> **GIVEN INSTRUCTION**
Without the images, write out the whole listing exactly.

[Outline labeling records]

☆ ☆ ☆ ☆

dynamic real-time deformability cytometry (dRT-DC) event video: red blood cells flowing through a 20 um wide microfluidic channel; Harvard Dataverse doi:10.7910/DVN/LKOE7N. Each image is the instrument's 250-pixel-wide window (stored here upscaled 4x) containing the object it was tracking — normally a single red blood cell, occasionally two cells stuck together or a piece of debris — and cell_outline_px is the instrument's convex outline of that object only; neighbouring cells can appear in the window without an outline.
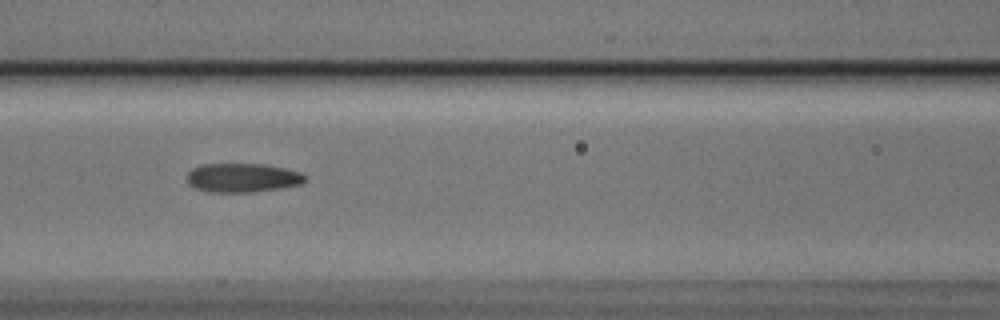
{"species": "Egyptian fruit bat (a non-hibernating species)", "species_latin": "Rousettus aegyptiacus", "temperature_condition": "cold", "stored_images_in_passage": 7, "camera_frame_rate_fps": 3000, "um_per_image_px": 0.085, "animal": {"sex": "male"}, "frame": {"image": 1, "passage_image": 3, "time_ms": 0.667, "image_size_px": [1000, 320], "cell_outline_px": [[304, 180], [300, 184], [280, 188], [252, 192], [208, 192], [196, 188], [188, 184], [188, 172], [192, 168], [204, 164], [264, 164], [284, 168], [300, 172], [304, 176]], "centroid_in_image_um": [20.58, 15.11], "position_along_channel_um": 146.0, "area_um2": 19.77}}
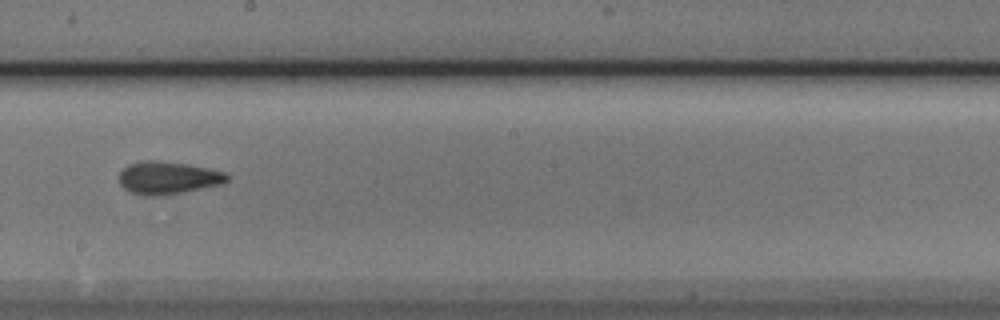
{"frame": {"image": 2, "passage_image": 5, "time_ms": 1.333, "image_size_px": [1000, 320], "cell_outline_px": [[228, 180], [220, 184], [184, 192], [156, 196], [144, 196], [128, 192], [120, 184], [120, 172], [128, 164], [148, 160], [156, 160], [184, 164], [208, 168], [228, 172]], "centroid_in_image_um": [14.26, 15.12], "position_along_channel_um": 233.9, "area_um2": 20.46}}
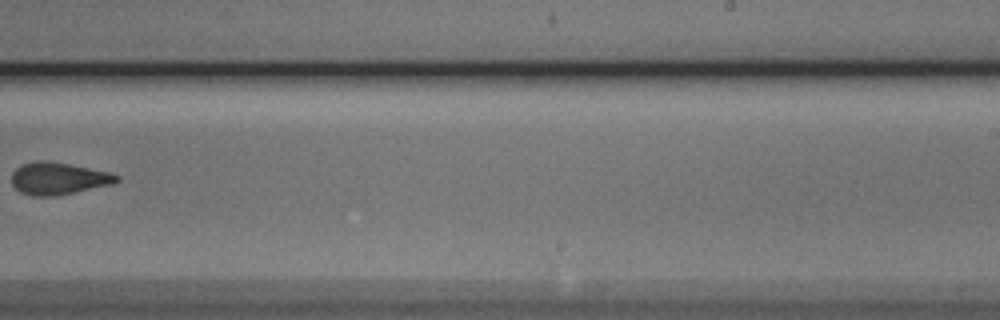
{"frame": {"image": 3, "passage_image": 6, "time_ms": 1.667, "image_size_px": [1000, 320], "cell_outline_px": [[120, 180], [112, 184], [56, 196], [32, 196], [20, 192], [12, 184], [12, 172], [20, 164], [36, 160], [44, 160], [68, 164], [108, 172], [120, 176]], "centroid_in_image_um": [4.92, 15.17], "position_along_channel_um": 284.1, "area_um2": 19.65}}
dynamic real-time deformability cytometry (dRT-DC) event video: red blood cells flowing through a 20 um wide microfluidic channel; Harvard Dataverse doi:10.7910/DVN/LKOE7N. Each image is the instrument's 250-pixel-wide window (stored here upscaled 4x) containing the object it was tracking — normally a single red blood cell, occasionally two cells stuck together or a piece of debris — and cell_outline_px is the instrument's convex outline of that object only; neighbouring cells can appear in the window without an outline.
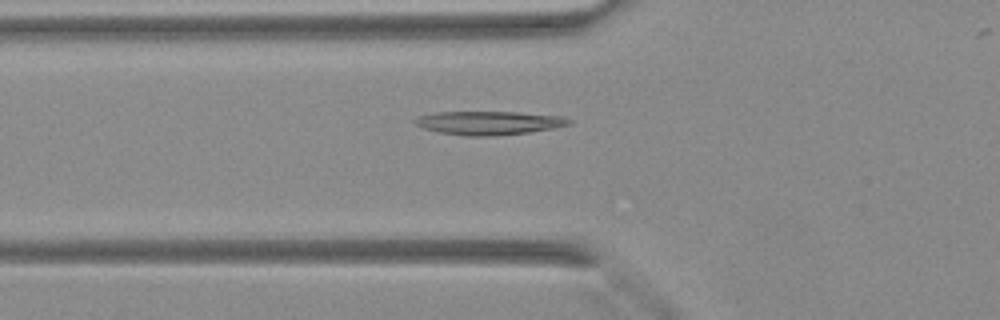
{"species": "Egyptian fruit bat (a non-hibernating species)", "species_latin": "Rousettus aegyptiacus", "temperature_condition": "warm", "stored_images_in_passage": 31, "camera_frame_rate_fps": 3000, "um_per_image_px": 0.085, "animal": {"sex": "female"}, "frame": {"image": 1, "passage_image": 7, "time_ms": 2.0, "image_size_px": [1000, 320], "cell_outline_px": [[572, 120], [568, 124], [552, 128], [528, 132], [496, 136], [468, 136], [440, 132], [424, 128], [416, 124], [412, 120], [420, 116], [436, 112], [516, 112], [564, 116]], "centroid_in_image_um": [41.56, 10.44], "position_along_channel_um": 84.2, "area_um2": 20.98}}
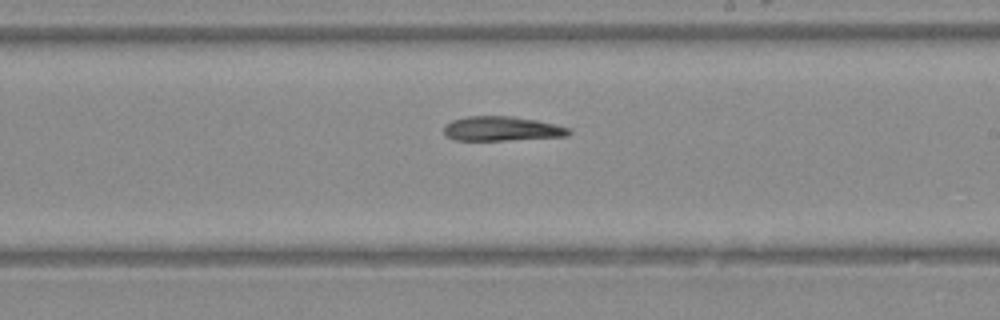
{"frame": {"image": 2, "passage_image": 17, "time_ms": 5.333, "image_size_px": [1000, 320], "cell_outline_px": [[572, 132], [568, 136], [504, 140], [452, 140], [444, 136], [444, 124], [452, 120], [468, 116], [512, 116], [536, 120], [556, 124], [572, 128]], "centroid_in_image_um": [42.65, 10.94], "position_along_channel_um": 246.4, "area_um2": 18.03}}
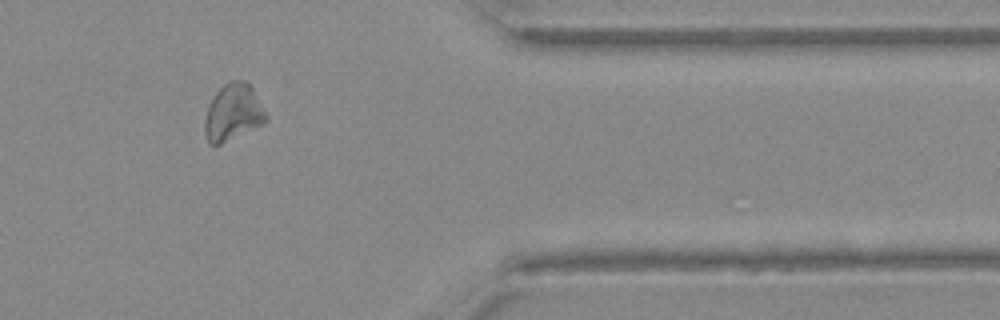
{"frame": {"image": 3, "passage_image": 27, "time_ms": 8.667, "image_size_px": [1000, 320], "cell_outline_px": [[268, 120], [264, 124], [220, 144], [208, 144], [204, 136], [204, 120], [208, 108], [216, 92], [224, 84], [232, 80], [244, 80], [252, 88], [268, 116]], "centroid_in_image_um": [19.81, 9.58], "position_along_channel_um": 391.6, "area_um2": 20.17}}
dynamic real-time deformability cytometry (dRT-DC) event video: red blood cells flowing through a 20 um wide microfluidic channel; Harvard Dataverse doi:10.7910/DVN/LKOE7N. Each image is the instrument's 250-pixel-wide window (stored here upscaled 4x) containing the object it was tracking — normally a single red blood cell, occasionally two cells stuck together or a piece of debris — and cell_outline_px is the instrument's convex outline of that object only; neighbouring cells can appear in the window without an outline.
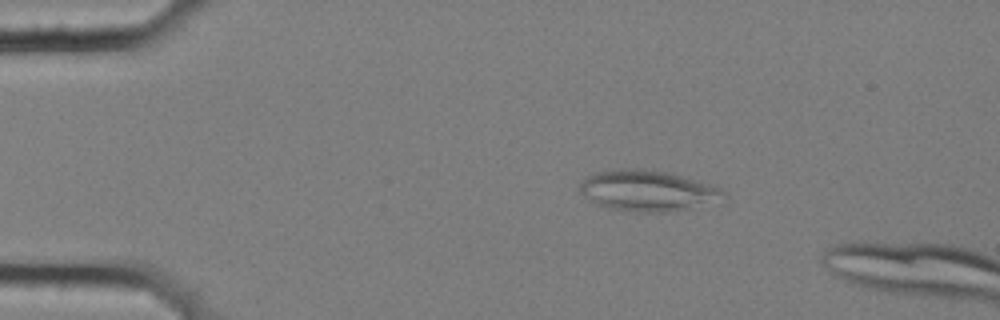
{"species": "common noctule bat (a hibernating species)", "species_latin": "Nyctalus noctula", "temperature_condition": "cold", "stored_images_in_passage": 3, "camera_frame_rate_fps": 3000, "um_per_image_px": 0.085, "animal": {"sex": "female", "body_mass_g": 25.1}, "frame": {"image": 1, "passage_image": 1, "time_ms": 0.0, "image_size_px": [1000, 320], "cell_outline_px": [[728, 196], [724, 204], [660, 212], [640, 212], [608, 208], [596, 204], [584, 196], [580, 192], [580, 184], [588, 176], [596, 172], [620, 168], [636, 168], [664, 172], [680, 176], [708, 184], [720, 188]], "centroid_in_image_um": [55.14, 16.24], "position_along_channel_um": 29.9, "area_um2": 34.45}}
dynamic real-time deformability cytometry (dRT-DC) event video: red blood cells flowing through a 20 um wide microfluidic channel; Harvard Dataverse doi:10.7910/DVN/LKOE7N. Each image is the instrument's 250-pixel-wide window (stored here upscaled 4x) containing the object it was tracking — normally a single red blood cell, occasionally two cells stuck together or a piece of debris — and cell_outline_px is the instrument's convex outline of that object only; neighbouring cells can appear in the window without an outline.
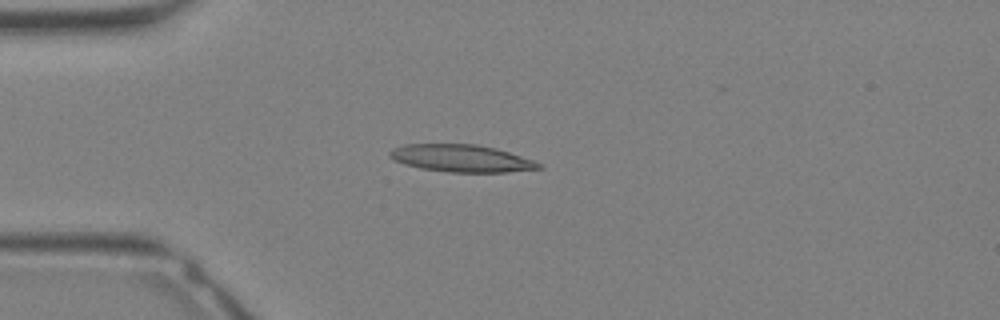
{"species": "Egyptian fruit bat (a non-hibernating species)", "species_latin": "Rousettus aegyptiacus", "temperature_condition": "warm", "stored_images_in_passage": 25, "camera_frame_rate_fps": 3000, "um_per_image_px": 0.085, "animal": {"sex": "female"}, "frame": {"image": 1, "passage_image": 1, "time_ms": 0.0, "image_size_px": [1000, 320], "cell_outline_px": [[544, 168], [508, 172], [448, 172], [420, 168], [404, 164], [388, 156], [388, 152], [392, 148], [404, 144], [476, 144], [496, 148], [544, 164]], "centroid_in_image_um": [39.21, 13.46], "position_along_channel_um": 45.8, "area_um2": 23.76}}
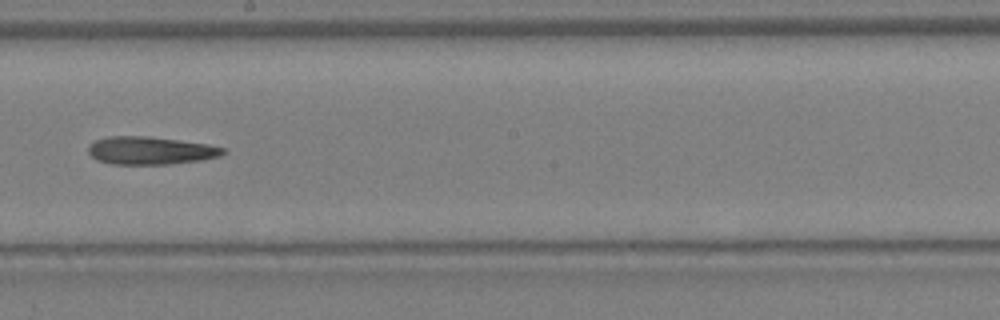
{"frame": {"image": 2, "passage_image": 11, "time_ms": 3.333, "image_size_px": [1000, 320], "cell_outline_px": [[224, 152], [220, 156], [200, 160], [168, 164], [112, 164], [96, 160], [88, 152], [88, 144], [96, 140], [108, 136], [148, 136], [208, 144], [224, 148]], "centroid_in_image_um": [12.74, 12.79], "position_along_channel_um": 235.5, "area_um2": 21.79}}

☆ ☆ ☆ ☆

> **SOLUTION**
dynamic real-time deformability cytometry (dRT-DC) event video: red blood cells flowing through a 20 um wide microfluidic channel; Harvard Dataverse doi:10.7910/DVN/LKOE7N. Each image is the instrument's 250-pixel-wide window (stored here upscaled 4x) containing the object it was tracking — normally a single red blood cell, occasionally two cells stuck together or a piece of debris — and cell_outline_px is the instrument's convex outline of that object only; neighbouring cells can appear in the window without an outline.
{"species": "Egyptian fruit bat (a non-hibernating species)", "species_latin": "Rousettus aegyptiacus", "temperature_condition": "cold", "stored_images_in_passage": 7, "camera_frame_rate_fps": 3000, "um_per_image_px": 0.085, "animal": {"sex": "male"}, "frame": {"image": 1, "passage_image": 3, "time_ms": 0.667, "image_size_px": [1000, 320], "cell_outline_px": [[304, 180], [300, 184], [280, 188], [252, 192], [208, 192], [196, 188], [188, 184], [188, 172], [192, 168], [204, 164], [264, 164], [284, 168], [300, 172], [304, 176]], "centroid_in_image_um": [20.58, 15.11], "position_along_channel_um": 146.0, "area_um2": 19.77}}
{"frame": {"image": 2, "passage_image": 5, "time_ms": 1.333, "image_size_px": [1000, 320], "cell_outline_px": [[228, 180], [220, 184], [184, 192], [156, 196], [144, 196], [128, 192], [120, 184], [120, 172], [128, 164], [148, 160], [156, 160], [184, 164], [208, 168], [228, 172]], "centroid_in_image_um": [14.26, 15.12], "position_along_channel_um": 233.9, "area_um2": 20.46}}
{"frame": {"image": 3, "passage_image": 6, "time_ms": 1.667, "image_size_px": [1000, 320], "cell_outline_px": [[120, 180], [112, 184], [56, 196], [32, 196], [20, 192], [12, 184], [12, 172], [20, 164], [36, 160], [44, 160], [68, 164], [108, 172], [120, 176]], "centroid_in_image_um": [4.92, 15.17], "position_along_channel_um": 284.1, "area_um2": 19.65}}
dynamic real-time deformability cytometry (dRT-DC) event video: red blood cells flowing through a 20 um wide microfluidic channel; Harvard Dataverse doi:10.7910/DVN/LKOE7N. Each image is the instrument's 250-pixel-wide window (stored here upscaled 4x) containing the object it was tracking — normally a single red blood cell, occasionally two cells stuck together or a piece of debris — and cell_outline_px is the instrument's convex outline of that object only; neighbouring cells can appear in the window without an outline.
{"species": "Egyptian fruit bat (a non-hibernating species)", "species_latin": "Rousettus aegyptiacus", "temperature_condition": "warm", "stored_images_in_passage": 31, "camera_frame_rate_fps": 3000, "um_per_image_px": 0.085, "animal": {"sex": "female"}, "frame": {"image": 1, "passage_image": 7, "time_ms": 2.0, "image_size_px": [1000, 320], "cell_outline_px": [[572, 120], [568, 124], [552, 128], [528, 132], [496, 136], [468, 136], [440, 132], [424, 128], [416, 124], [412, 120], [420, 116], [436, 112], [516, 112], [564, 116]], "centroid_in_image_um": [41.56, 10.44], "position_along_channel_um": 84.2, "area_um2": 20.98}}
{"frame": {"image": 2, "passage_image": 17, "time_ms": 5.333, "image_size_px": [1000, 320], "cell_outline_px": [[572, 132], [568, 136], [504, 140], [452, 140], [444, 136], [444, 124], [452, 120], [468, 116], [512, 116], [536, 120], [556, 124], [572, 128]], "centroid_in_image_um": [42.65, 10.94], "position_along_channel_um": 246.4, "area_um2": 18.03}}
{"frame": {"image": 3, "passage_image": 27, "time_ms": 8.667, "image_size_px": [1000, 320], "cell_outline_px": [[268, 120], [264, 124], [220, 144], [208, 144], [204, 136], [204, 120], [208, 108], [216, 92], [224, 84], [232, 80], [244, 80], [252, 88], [268, 116]], "centroid_in_image_um": [19.81, 9.58], "position_along_channel_um": 391.6, "area_um2": 20.17}}
dynamic real-time deformability cytometry (dRT-DC) event video: red blood cells flowing through a 20 um wide microfluidic channel; Harvard Dataverse doi:10.7910/DVN/LKOE7N. Each image is the instrument's 250-pixel-wide window (stored here upscaled 4x) containing the object it was tracking — normally a single red blood cell, occasionally two cells stuck together or a piece of debris — and cell_outline_px is the instrument's convex outline of that object only; neighbouring cells can appear in the window without an outline.
{"species": "common noctule bat (a hibernating species)", "species_latin": "Nyctalus noctula", "temperature_condition": "cold", "stored_images_in_passage": 3, "camera_frame_rate_fps": 3000, "um_per_image_px": 0.085, "animal": {"sex": "female", "body_mass_g": 25.1}, "frame": {"image": 1, "passage_image": 1, "time_ms": 0.0, "image_size_px": [1000, 320], "cell_outline_px": [[728, 196], [724, 204], [660, 212], [640, 212], [608, 208], [596, 204], [584, 196], [580, 192], [580, 184], [588, 176], [596, 172], [620, 168], [636, 168], [664, 172], [680, 176], [708, 184], [720, 188]], "centroid_in_image_um": [55.14, 16.24], "position_along_channel_um": 29.9, "area_um2": 34.45}}
dynamic real-time deformability cytometry (dRT-DC) event video: red blood cells flowing through a 20 um wide microfluidic channel; Harvard Dataverse doi:10.7910/DVN/LKOE7N. Each image is the instrument's 250-pixel-wide window (stored here upscaled 4x) containing the object it was tracking — normally a single red blood cell, occasionally two cells stuck together or a piece of debris — and cell_outline_px is the instrument's convex outline of that object only; neighbouring cells can appear in the window without an outline.
{"species": "Egyptian fruit bat (a non-hibernating species)", "species_latin": "Rousettus aegyptiacus", "temperature_condition": "warm", "stored_images_in_passage": 25, "camera_frame_rate_fps": 3000, "um_per_image_px": 0.085, "animal": {"sex": "female"}, "frame": {"image": 1, "passage_image": 1, "time_ms": 0.0, "image_size_px": [1000, 320], "cell_outline_px": [[544, 168], [508, 172], [448, 172], [420, 168], [404, 164], [388, 156], [388, 152], [392, 148], [404, 144], [476, 144], [496, 148], [544, 164]], "centroid_in_image_um": [39.21, 13.46], "position_along_channel_um": 45.8, "area_um2": 23.76}}
{"frame": {"image": 2, "passage_image": 11, "time_ms": 3.333, "image_size_px": [1000, 320], "cell_outline_px": [[224, 152], [220, 156], [200, 160], [168, 164], [112, 164], [96, 160], [88, 152], [88, 144], [96, 140], [108, 136], [148, 136], [208, 144], [224, 148]], "centroid_in_image_um": [12.74, 12.79], "position_along_channel_um": 235.5, "area_um2": 21.79}}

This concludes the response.